GNOME Bugzilla – Bug 464754
Pronunciation dictionary checks should be case insensitive.
Last modified: 2008-07-22 19:32:25 UTC
We are going to need to make the checks for entries in the pronunciation diction case insensitive. For example, the "strikethrough" entry (which gets replaced with "strike through") might occur at the beginning of a sentence, in which case the first letter in capitalized. For that case, it's not going to currently match against the "strikethrough" entry in the pronunciation dictionary.
Created attachment 93304 [details] [review] Patch to hopefully fix this. Not committed yet. Patch is against SVN HEAD, although if it's what we want, then there is no reason why it couldn't be applied to the gnome-2-20 as well.
I'm wondering if, instead of altering the entries written by the user, we want to just be sure that we alter the strings prior to doing the comparison. Mostly this is minor: If I typed the actual word in all caps (like I would an acronym) or used an initial cap (like I would a name), I would prefer it remain that way the next time I look at the dictionary. However, I stumbled across an interesting/more significant case: Enter JOSÉ as the actual word, come up with a replacement string, press OK, then quit and restart Orca.

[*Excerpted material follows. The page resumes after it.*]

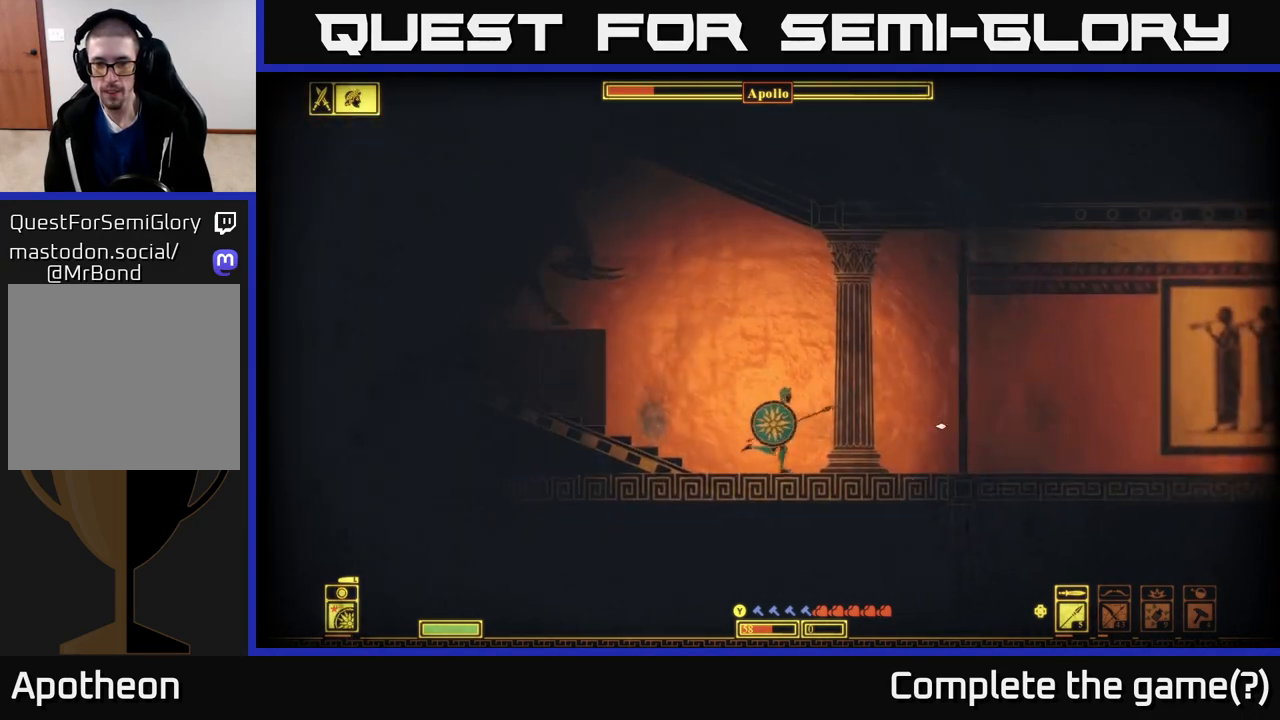
{"buttons": [], "left_stick": "right", "right_stick": "right", "events": []}
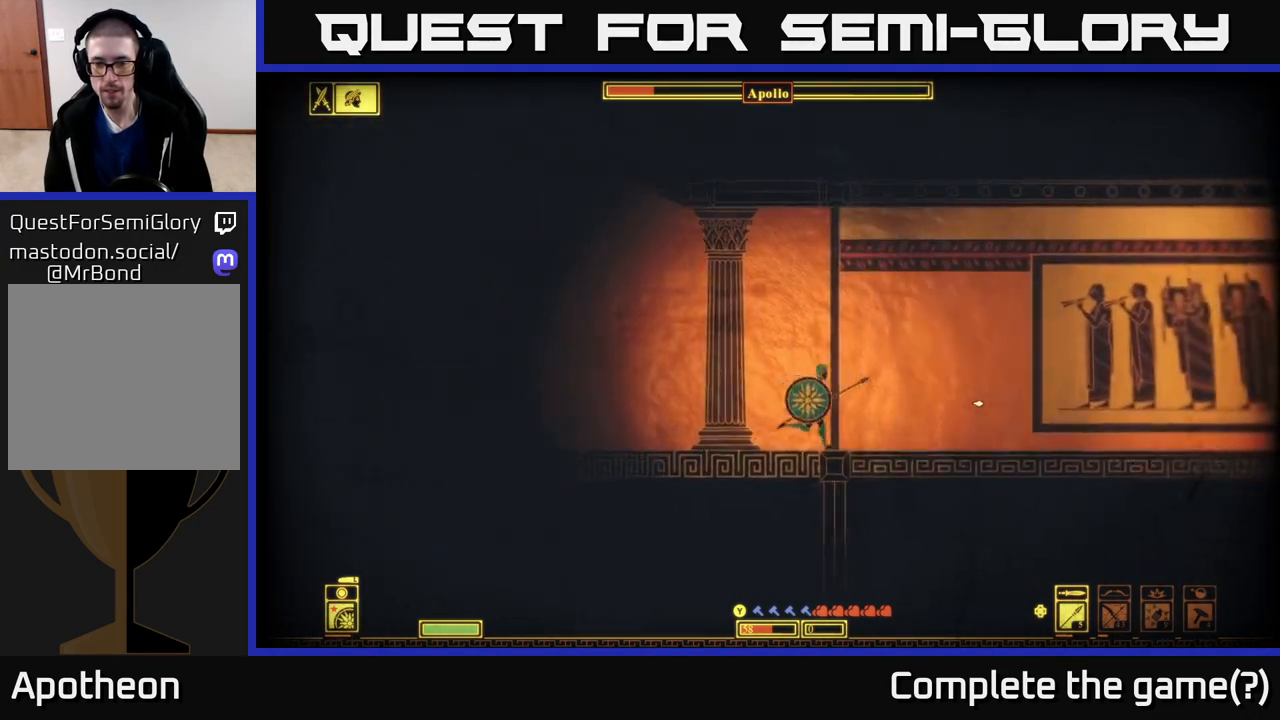
{"buttons": [], "left_stick": "right", "right_stick": "right", "events": []}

Results: Actual word becomes: josÉ In addition, the replacement string is not used for any of the following: JOSÉ José josé josÉ <-- surprised me If you enter the actual string as José, the replacement string works for all four of the above variants.
> I'm wondering if, instead of altering the entries written by the user, we want > to just be sure that we alter the strings prior to doing the comparison. I'm not sure I follow you. What do you mean by "just be sure that we alter the strings prior to doing the comparison"? The attached patch I believe does that, but in order to successfully do a comparison with potential pronunciation dictionary entries, then the keys for that dictionary need to be in lower case too. > However, I stumbled across an interesting/more significant case: Yup. That's a biggie. I've no idea what the best way of solving that problem is.
> I'm wondering if, instead of altering the entries written by the user, we want > to just be sure that we alter the strings prior to doing the comparison. > Mostly this is minor: If I typed the actual word in all caps (like I would an > acronym) or used an initial cap (like I would a name), I would prefer it remain > that way the next time I look at the dictionary. This is a good point. The problem we're facing is that we have the string acting as the key for the dictionary. I wonder if we should consider something like the following: ... pronunciation_dict[_("ASAP").lower()] = _("as soon as possible") ... and then: ... if pronunciations != None: return pronunciations[word.lower()] else: return pronunciation_dict[word.lower()] ...
Okay, then can be done. Will, how should the second problem in comment #3 be fixed?
Will, if we do you proposal in comment #4, what should be written out to the ~/.orca/user-settings.py and ~/.orca/app-settings/<APPNAME>.py file instead of lines like: pronunciation_dict[_("ASAP")] = _("as soon as possible") If it's: pronunciation_dict[_("ASAP").lower()] = _("as soon as possible") then how do we rebuild the pronunciation list in the Orca preferences dialog correctly with the user's original capitalized Actual words?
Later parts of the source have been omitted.